Most entrepreneurs need people to get their startups going. The Risser family needed a workforce of a different sort to launch their Henrico-based business: 10,000 ducks.
Led by father Ken and sons Kolt and Kort, the Rissers last year launched Duck Duck Eggs, a Sandston startup trying to become a commercial duck egg producer with national reach.
Leaning on Ken’s 30 years of experience in the poultry production and sales industry, Kort said they hatched the idea after noticing the popularity of organic, cage-free and pasture-raised eggs, and then seeing a carton of duck eggs on a Whole Foods shelf.
“We think the specialty egg market is the next big thing in the egg case,” Kort said. “We think the next step is duck or quail eggs.”
The company leased a cage-free, 120,000-square-foot farm in Cumberland County, and bought a flock of ducklings from a hatchery in Pennsylvania.

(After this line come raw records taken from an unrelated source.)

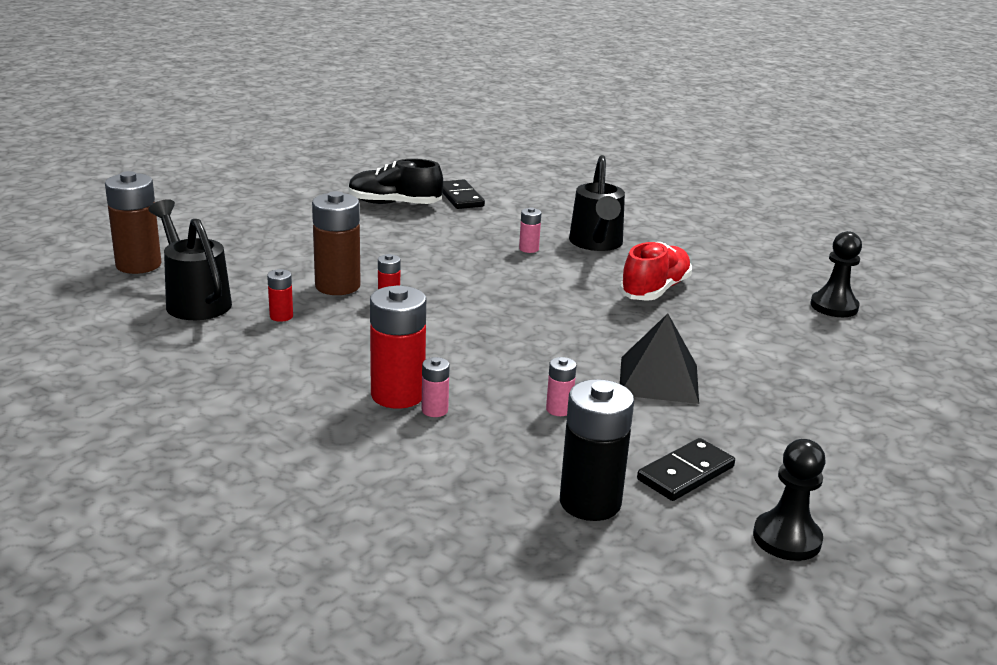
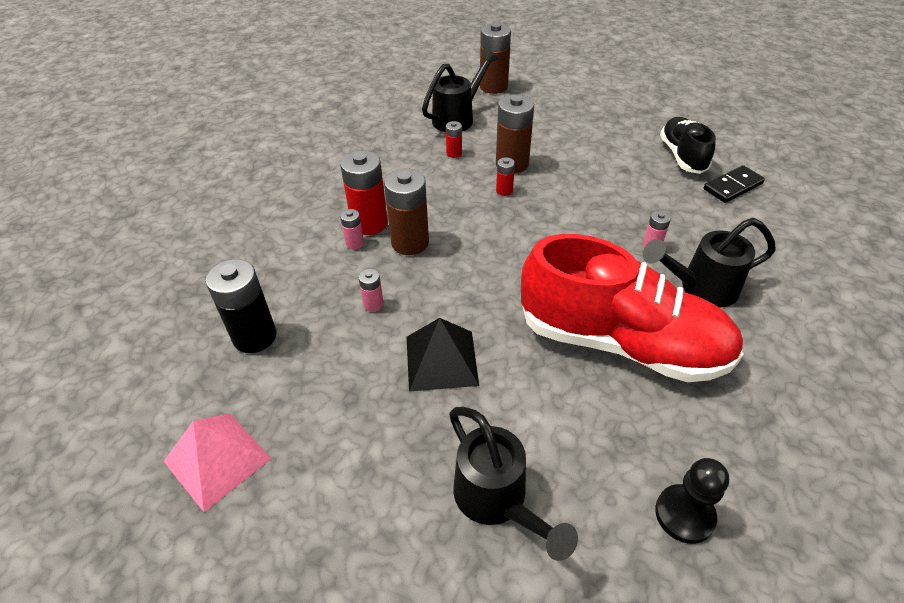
camera: 80 degrees right, 20 degrees up
(455, 372) = (410, 243): none -> brown battery
(654, 290) = (621, 342): red shoe -> red shoe, size x1.90
(686, 473) = (298, 389): black domino -> none
(787, 538) = (217, 459): black pawn -> pink pyramid
(829, 377) = (497, 502): none -> black watering can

Its office and packaging facility is at a 3,000-square-foot office space at 5737 Charles City Circle in Sandston.
Now that the ducks are of age, production is in full swing. Risser said the company’s ducks lay an egg every 24 to 36 hours, and it already has sold roughly 50,000 eggs in 2017.

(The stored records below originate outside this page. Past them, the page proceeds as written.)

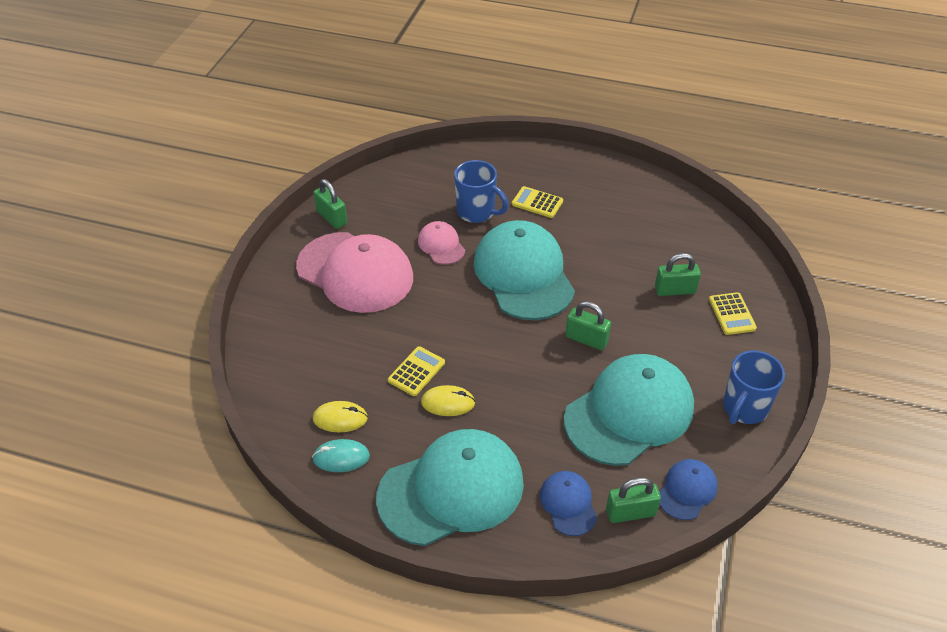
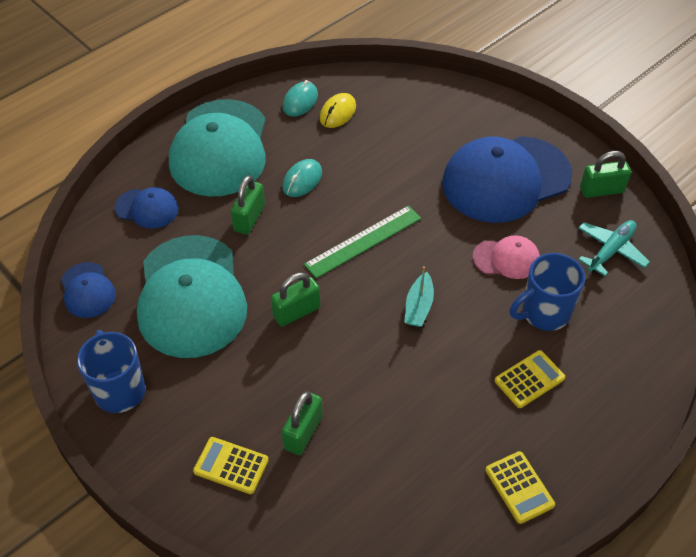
camera: 120 degrees right, 5 degrees up
(355, 272) = (506, 179): pink cap -> blue cap
(392, 197) = (611, 250): none -> turquoise plane
(416, 371) = (351, 174): yellow calculator -> yellow calculator (519, 487)
(448, 403) = (302, 180): yellow mouse -> turquoise mouse
(486, 331) = (363, 241): none -> green ruler
(523, 274) = (418, 306): turquoise cap -> turquoise boat
(630, 512) = (105, 242): green padlock -> green padlock (249, 218)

Duck Duck eggs are available at Ellwood Thompson’s and Tom Leonard’s, and through local distributor Loving’s Produce Company. Risser said last week the company closed a deal to sell eggs in all of Harris Teeter’s 240 locations along the East Coast.

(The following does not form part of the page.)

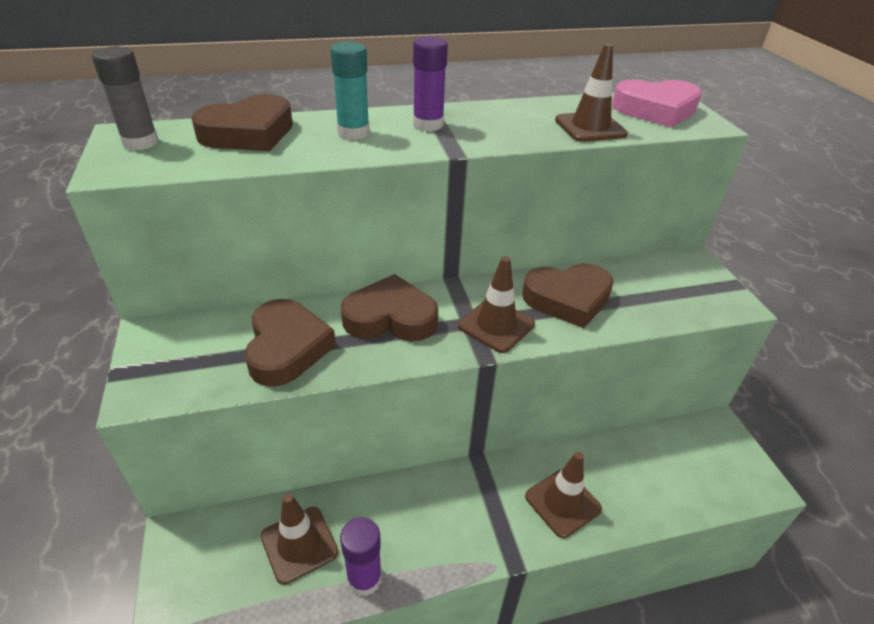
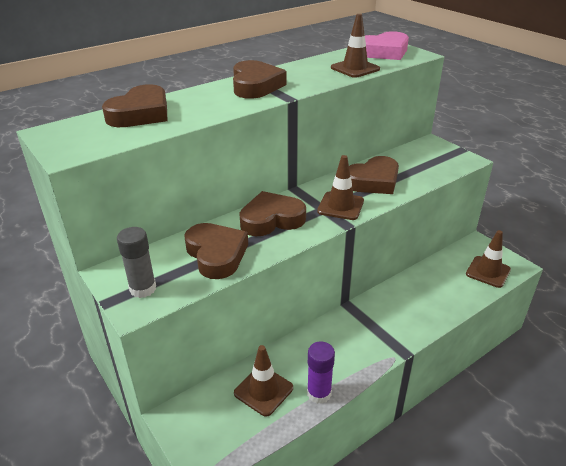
camera: 20 degrees left, 5 degrees down
(140, 142) = (68, 134): grey glue stick -> grey glue stick (143, 289)
(353, 132) = (212, 99): turquoise glue stick -> none
(428, 124) = (255, 85): purple glue stick -> brown heart
(562, 502) = (413, 311): brown traffic cone -> brown traffic cone (488, 272)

With four-pack cartons starting at $3, Risser said the firm plans to continue targeting higher-end grocery chains.
“We’d love to get into places like Whole Foods, Wegmans or Publix,” Risser said. “There’s no one else going after the duck egg market commercially; no one’s selling duck eggs at this level.”
The eggs are comparable in size to a chicken egg, and Duck Duck does not bleach the shells, leaving them in their natural white, brown or sometimes spotted green or blue color.
Risser said duck eggs can be used like chicken eggs, but stand out in one way: “Duck eggs are much better in baked goods. They’re more nutrient-dense and richer in flavor.”
Duck Duck Eggs is privately held by the Rissers. Kort previously worked at a local country club after getting a degree in biochemistry from VCU. Kolt still works full-time at Capital One.
They employ one full-time farm attendant who collects the eggs, which are cleaned and packaged at the Sandston facility.
Risser did not disclose how much the family invested in the business.